The Anatolians didn't leave clay tablets, but isotopes speak with greater accuracy than Assyrian tablets. She reminds us that we wouldn't try to read America's commercial history in vouchers from one trucking company in Brooklyn.

At first Yener used traces of lead in silver to locate the origin of ancient treasures. That in turn sent her into the mountains above Tarsus in southern Turkey.

Old legends told about the "Silver Mountains of the Akkadians." Yener suspected those might be the Tarsus Mountains. She led a team up to 8500 feet, higher than any archeologist had ever gone. Sure enough, she found a huge complex of ancient mines.

They were mined out. No metallic ores remained. But she found traces of tin. Forget silver and lead. Yener was on to bigger game. Tin was a foundation stone of our civilization.

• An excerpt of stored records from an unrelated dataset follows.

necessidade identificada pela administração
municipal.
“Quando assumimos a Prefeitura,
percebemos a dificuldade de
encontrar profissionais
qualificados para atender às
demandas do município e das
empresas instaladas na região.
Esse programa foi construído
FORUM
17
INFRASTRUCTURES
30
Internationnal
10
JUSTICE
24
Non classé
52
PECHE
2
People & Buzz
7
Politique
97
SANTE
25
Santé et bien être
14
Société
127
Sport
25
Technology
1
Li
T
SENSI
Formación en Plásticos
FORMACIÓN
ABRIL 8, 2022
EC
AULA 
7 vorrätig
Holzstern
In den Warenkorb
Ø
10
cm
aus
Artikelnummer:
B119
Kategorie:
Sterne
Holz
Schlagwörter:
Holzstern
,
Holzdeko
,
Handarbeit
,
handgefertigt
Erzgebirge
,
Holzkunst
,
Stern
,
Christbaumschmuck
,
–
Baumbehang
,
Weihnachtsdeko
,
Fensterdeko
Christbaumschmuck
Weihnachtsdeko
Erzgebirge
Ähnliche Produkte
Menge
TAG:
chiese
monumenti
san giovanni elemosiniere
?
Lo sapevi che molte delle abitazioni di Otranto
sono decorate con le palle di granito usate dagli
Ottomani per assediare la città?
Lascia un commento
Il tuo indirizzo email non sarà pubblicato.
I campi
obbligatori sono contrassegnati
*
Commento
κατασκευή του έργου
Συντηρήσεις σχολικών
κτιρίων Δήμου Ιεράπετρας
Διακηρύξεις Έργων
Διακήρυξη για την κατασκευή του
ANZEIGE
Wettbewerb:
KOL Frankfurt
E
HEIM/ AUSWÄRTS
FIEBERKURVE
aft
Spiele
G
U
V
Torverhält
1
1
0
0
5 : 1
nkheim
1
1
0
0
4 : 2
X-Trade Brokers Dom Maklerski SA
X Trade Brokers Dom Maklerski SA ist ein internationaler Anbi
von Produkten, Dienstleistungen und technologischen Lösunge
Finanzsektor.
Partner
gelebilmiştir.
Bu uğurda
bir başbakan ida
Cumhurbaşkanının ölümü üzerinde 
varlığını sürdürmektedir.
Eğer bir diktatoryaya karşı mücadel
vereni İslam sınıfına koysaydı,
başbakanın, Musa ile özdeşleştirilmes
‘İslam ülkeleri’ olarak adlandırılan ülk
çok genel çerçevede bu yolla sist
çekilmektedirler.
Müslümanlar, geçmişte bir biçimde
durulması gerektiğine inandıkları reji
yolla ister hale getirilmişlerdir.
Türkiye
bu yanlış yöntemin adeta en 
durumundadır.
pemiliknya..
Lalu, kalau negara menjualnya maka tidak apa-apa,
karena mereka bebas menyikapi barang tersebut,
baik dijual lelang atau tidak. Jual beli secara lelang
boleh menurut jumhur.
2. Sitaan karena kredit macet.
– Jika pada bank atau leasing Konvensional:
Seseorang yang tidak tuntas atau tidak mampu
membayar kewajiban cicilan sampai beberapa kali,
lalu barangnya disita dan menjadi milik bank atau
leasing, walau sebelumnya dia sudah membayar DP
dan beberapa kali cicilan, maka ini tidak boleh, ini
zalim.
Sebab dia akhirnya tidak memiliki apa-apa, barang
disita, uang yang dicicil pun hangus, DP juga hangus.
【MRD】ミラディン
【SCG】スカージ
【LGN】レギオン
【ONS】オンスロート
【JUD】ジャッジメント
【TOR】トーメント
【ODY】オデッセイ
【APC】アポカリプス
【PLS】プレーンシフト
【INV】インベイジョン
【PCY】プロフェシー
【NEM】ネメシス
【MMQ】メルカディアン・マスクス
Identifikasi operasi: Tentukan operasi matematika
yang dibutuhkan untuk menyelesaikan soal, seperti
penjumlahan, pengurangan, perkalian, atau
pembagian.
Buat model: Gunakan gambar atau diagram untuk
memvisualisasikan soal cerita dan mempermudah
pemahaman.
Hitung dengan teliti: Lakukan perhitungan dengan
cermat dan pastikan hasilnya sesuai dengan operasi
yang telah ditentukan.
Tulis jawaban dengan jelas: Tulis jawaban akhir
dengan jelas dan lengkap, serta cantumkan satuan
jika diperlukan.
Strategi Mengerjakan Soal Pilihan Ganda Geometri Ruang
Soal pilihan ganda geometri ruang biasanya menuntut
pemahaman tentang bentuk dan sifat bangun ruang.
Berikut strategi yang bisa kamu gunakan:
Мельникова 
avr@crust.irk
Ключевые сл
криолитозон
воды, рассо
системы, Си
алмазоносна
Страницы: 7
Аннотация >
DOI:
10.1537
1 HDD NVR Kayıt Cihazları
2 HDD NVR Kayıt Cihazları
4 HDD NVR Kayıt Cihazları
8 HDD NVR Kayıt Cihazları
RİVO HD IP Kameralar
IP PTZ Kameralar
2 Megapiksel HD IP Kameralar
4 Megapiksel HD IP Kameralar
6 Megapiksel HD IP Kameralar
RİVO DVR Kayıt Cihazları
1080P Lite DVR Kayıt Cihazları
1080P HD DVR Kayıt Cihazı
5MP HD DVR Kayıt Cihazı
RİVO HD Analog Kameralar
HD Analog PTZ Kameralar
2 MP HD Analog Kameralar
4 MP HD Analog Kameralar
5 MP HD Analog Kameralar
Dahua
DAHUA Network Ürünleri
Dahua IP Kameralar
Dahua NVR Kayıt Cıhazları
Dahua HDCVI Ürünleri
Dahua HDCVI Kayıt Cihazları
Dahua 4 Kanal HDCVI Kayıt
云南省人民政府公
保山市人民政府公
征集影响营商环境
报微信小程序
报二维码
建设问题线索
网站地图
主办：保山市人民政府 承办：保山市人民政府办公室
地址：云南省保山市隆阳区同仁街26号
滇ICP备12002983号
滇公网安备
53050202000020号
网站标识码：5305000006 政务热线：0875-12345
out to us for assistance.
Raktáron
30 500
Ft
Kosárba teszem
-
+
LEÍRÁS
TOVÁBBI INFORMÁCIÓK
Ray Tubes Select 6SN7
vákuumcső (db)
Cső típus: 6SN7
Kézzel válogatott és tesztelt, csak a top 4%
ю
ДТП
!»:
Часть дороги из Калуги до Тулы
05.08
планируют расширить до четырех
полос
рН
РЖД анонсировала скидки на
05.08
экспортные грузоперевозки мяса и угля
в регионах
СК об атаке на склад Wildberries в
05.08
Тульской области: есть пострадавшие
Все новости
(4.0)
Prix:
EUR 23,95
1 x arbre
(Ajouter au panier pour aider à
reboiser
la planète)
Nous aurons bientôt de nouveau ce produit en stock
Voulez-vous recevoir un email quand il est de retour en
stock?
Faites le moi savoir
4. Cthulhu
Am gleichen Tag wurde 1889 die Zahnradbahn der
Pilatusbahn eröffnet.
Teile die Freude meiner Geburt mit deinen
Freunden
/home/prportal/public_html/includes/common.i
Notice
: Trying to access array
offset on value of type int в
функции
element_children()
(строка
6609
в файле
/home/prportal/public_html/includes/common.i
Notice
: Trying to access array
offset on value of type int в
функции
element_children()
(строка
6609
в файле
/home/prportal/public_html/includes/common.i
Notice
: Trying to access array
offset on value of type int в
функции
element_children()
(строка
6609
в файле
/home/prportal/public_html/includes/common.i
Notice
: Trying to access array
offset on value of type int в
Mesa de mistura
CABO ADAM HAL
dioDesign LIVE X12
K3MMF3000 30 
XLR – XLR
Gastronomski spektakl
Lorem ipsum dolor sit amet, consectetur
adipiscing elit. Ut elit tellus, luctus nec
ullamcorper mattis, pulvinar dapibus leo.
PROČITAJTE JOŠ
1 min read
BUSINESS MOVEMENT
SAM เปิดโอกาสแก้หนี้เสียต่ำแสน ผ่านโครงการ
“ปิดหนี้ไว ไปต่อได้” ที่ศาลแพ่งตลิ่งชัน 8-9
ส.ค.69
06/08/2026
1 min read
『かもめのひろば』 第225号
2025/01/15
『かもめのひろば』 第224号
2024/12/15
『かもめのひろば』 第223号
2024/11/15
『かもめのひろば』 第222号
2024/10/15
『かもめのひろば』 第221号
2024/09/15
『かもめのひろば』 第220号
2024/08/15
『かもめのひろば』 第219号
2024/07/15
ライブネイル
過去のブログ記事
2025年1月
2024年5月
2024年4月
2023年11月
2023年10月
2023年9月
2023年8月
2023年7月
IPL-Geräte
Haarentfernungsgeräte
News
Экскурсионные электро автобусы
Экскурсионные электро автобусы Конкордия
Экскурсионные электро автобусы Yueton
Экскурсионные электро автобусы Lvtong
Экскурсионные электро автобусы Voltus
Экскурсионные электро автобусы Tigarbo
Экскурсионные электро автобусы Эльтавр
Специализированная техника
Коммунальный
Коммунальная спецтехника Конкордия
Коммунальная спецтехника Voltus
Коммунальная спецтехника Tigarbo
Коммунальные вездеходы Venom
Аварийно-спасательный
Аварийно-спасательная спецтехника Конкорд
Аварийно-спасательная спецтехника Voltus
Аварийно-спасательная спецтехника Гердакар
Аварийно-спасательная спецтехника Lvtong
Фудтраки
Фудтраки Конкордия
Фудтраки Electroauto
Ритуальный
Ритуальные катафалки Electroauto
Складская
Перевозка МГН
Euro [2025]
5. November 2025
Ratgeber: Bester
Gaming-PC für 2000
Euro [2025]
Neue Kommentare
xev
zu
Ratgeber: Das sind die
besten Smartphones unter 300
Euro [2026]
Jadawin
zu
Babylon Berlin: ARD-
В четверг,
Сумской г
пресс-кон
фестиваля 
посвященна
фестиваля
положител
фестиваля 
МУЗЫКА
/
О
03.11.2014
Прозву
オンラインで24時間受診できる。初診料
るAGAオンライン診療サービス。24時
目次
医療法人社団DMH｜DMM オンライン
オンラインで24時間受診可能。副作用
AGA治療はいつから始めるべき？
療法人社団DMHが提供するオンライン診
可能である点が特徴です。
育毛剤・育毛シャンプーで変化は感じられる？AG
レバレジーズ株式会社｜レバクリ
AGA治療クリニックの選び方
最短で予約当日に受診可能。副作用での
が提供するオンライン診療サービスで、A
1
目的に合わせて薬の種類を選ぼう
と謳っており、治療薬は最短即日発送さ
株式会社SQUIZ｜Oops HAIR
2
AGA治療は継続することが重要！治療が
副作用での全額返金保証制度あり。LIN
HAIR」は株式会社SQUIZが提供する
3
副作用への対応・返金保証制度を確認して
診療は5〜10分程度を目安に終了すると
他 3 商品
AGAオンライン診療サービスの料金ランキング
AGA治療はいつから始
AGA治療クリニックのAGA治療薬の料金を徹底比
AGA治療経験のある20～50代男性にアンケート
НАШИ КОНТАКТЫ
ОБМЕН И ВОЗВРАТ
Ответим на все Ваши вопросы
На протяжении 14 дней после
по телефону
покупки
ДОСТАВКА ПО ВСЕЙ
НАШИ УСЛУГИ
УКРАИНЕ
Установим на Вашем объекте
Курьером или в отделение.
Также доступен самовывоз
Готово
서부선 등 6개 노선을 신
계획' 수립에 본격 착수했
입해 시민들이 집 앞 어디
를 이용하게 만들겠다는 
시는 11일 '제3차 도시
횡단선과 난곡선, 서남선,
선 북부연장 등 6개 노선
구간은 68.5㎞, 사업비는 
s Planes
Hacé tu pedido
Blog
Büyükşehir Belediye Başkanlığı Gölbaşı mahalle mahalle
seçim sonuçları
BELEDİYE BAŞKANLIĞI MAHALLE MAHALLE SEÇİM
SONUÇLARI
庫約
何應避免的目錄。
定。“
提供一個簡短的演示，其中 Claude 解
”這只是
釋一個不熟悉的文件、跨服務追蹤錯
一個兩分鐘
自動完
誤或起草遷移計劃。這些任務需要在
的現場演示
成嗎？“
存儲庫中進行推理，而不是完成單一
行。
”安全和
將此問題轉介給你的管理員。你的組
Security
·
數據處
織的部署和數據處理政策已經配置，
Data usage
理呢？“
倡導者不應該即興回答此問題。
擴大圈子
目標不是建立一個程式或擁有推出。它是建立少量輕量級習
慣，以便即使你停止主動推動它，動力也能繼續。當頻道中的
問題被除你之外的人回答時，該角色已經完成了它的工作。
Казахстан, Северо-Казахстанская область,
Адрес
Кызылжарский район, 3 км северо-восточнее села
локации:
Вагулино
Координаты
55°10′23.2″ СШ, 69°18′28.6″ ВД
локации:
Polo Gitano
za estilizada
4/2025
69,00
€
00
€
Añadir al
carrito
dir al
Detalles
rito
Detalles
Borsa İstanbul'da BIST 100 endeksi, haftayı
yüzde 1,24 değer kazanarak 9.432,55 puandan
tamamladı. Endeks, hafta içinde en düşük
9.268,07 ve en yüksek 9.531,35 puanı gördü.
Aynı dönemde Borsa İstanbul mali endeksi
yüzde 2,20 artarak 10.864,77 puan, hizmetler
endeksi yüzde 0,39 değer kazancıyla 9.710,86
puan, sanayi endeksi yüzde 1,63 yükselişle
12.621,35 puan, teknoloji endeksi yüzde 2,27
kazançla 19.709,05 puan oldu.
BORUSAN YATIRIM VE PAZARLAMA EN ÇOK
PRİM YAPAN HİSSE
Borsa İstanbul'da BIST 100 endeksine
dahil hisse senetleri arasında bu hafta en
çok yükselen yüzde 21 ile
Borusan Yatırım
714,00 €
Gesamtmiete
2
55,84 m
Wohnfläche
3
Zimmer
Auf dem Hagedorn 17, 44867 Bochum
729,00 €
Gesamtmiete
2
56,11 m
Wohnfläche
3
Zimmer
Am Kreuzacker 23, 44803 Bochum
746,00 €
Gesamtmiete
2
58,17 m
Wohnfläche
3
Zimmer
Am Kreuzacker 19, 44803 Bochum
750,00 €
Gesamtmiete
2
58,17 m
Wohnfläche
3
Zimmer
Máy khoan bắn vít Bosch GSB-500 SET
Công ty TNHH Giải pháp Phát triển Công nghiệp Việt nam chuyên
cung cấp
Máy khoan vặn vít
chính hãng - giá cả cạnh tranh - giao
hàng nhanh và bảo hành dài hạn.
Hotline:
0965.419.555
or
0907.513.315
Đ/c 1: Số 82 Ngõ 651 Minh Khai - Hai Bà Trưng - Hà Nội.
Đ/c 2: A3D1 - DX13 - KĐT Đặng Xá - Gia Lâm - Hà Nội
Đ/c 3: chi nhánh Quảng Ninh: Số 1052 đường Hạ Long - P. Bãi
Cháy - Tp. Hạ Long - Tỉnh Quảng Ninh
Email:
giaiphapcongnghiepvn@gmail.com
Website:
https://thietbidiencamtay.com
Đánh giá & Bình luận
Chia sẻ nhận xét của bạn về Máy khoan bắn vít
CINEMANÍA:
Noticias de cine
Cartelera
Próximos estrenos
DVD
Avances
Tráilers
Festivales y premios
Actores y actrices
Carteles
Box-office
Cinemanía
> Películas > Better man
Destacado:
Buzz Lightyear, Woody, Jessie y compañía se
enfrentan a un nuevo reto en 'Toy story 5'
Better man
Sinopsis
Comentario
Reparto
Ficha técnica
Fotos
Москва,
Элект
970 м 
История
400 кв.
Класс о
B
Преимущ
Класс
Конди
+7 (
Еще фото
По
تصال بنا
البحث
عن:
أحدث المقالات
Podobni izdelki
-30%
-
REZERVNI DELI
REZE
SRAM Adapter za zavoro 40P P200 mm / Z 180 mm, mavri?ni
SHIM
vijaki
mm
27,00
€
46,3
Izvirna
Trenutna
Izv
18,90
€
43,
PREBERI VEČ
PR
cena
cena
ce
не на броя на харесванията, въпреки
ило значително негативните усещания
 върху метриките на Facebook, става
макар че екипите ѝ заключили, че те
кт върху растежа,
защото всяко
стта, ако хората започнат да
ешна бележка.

The trouble was, she'd found traces of tin, but she couldn't find virgin tin ore. She searched for five years before she found ore in a neighboring valley. It seems that tin ore in Turkey is the wrong color. It's burgundy instead of the usual black.

Aslihan Yener had found her birthright at last. And we gaze with her at old Anatolian bronzes. Two wild bulls have great curving horns. A comic bird adorns a percussion instrument. We see gods and beasts. They are beautiful -- far more than clay tablets. The old Turkish miners didn't tell stories. They gave us the goods. They gave us art and civilization. They gave Yener the stuff of her dreams.

I'm John Lienhard, at the University of Houston, where we're interested in the way inventive minds work.

(Theme music)


Bass, T., Land of Bronze. Discover, December, 1991, pp. 62-66.